In the three-dimensional reconstruction (Fig. 6) the illustration of the inferior dental canal and the mandibular incisive canal is observed for a better understanding of its location within the jaw.
Paraphrase:
The mandibular incisive duct is the continuation of the inferior dental canal, in front of the chin hole, which contains the neurovascular bundle of the anterior part of the jaw. It usually extends anteriorly and inferiorly and is divided into fine channels at different levels in that area, these channels contain the vascular and nerve terminal branches that supply the anterior teeth, the intraosseous spaces and the gum. The inter-foraminal region is called the anterior part of the jaw located between both chin holes, this region is commonly considered a safe area for performing surgical procedures such as placement of intraosseous implants or taking chin bone for bone grafts, also for the realization of genioplasties. In the radiographic evaluation it is difficult to determine the path of the mandibular incisive canal since it is subject to the magnification, distortion and overprojection of structures typical of two-dimensional projections, in which such structure is often not adequately delimited; which has led to doubt of the existence of a true mandibular incisive duct. However, in a group of patients the existence of this duct was determined in the vast majority of them. This study in 256 patients made comparisons in the visualization of the mandibular incisive duct in panoramic radiographs and in cone beam computed tomography, in which it is possible to visualize this structure in the three planes of the space, in addition it is possible to obtain reliable measurements, which It allows proper planning for a surgical procedure. It was found that in 96% of patients a true mandibular incisive duct of an average diameter varies from 0.6 to 3.9 mm.

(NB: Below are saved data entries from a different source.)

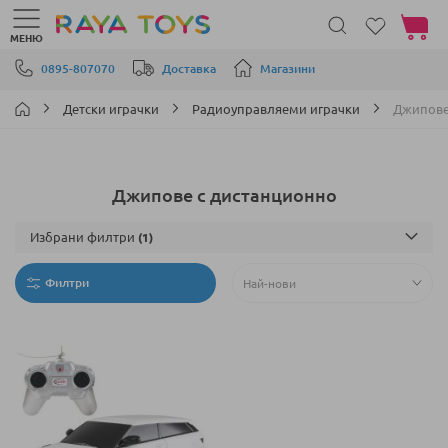
Моята 
МЕНЮ
Прескачане към съдържанието
0895-807070
Доставка
Магазини
Детски играчки
Радиоуправляеми играчки
Джипове
Джипове с дистанционно
Избрани филтри
Филтри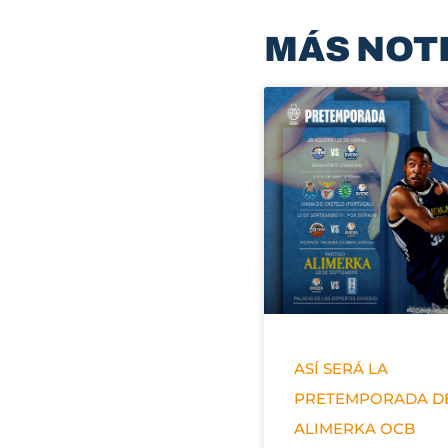
MÁS NOT
ASÍ SERÁ LA
PRETEMPORADA D
ALIMERKA OCB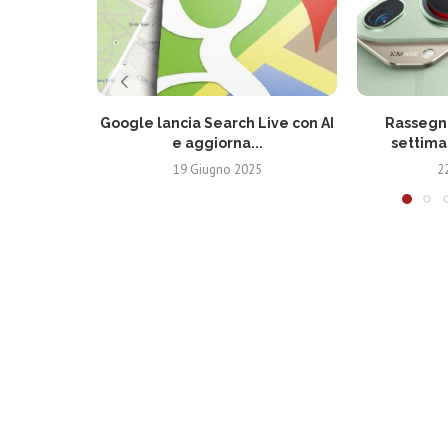
Google lancia Search Live con AI
Rassegna
e aggiorna...
settima
19 Giugno 2025
2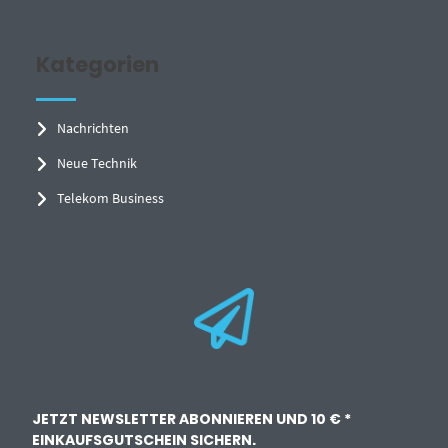
Kategorien
Nachrichten
Neue Technik
Telekom Business
JETZT NEWSLETTER ABONNIEREN UND 10 € *
EINKAUFSGUTSCHEIN SICHERN.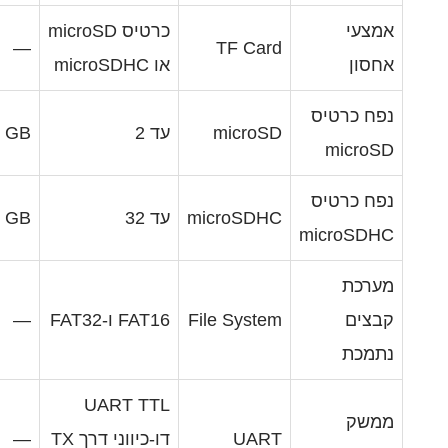
כרטיס microSD
—
TF Car
או microSDHC
microS
עד 2
GB
microSDH
עד 32
GB
File Syste
FAT16 ו-FAT32
—
UART TTL
UAR
דו-כיווני דרך TX
—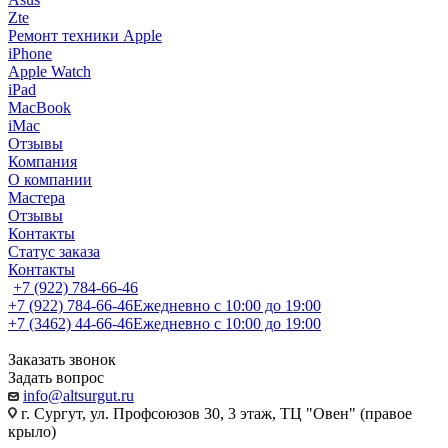
Zte
Ремонт техники Apple
iPhone
Apple Watch
iPad
MacBook
iMac
Отзывы
Компания
О компании
Мастера
Отзывы
Контакты
Статус заказа
Контакты
+7 (922) 784-66-46
+7 (922) 784-66-46
Ежедневно с 10:00 до 19:00
+7 (3462) 44-66-46
Ежедневно с 10:00 до 19:00
Заказать звонок
Задать вопрос
info@altsurgut.ru
г. Сургут, ул. Профсоюзов 30, 3 этаж, ТЦ "Овен" (правое
крыло)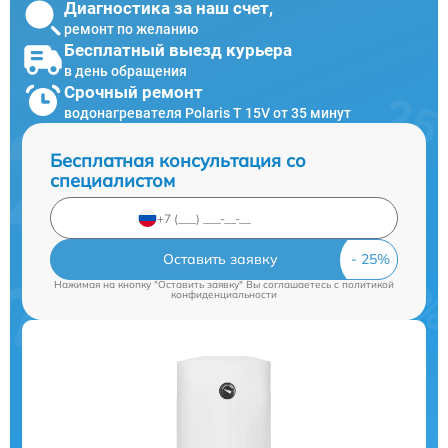
Диагностика за наш счет,
ремонт по желанию
Бесплатный выезд курьера
в день обращения
Срочный ремонт
водонагревателя Polaris T 15V от 35 минут
Бесплатная консультация со
специалистом
Оставить заявку
Нажимая на кнопку "Оставить заявку" Вы соглашаетесь c
политикой
конфиденциальности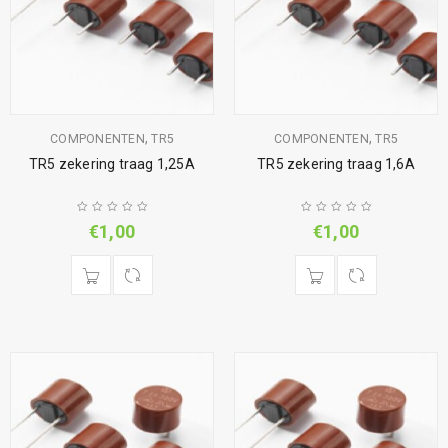
,
,
COMPONENTEN
TR5
COMPONENTEN
TR5
TR5 zekering traag 1,25A
TR5 zekering traag 1,6A
€
1,00
€
1,00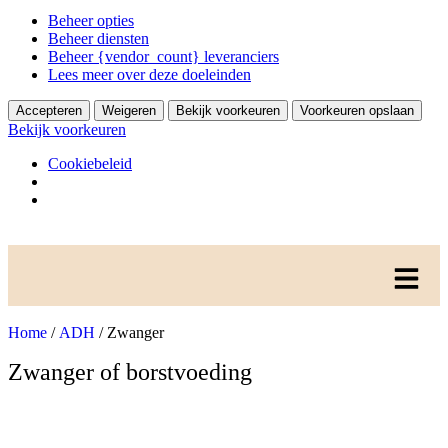
Beheer opties
Beheer diensten
Beheer {vendor_count} leveranciers
Lees meer over deze doeleinden
Accepteren
Weigeren
Bekijk voorkeuren
Voorkeuren opslaan
Bekijk voorkeuren
Cookiebeleid
Home
/
ADH
/ Zwanger
Zwanger of borstvoeding
Zwanger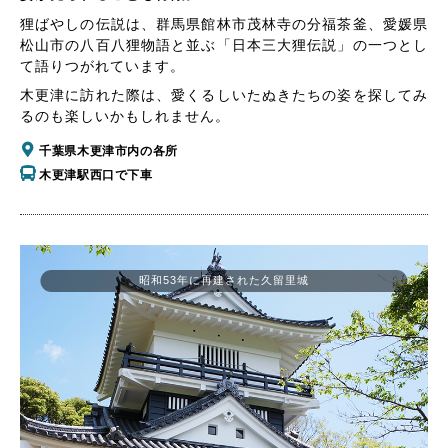
狸ばやしの伝説は、群馬県館林市茂林寺の分福茶釜、愛媛県
松山市の八百八狸物語と並ぶ「日本三大狸伝説」の一つとし
て語りつがれています。
木更津に訪れた際は、愛くるしいたぬきたちの姿を探してみ
るのも楽しいかもしれません。
千葉県木更津市内の各所
木更津駅西口で下車
昭和53年に再建された久留里城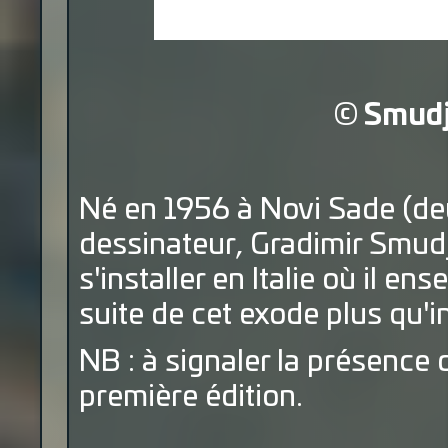
©
Smud
Né en 1956 à Novi Sade (deu
dessinateur, Gradimir Smudj
s'installer en Italie où il en
suite de cet exode plus qu'i
NB : à signaler la présence 
première édition.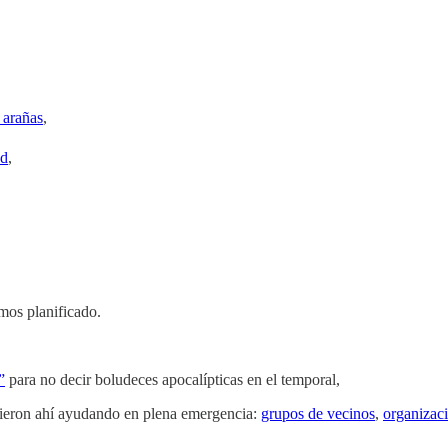
s arañas
,
ad
,
mos planificado.
”
para no decir boludeces apocalípticas en el temporal,
vieron ahí ayudando en plena emergencia:
grupos de vecinos
,
organizaci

Among the most frequent complications of a surgical procedure in the anterior area of the jaw are sensory disorder, edema and bruises at that level, and there have been reports of severe pain after implant placement, which to the appreciation Cone beam computed tomography shows, almost generally, the implant intrusion into the lumen of the duct, which is difficult to determine with an intraoral radiography, another frequent complication is the loss of sensitivity of the anterior teeth. Thus, to avoid these complications, it is necessary to recognize the existence of the mandibular incisive duct as a normal anatomical structure, as well as its exact location in each particular case, which must be identified prior to any surgical procedure in the anterior sector of the jaw. through an appropriate imaging technique.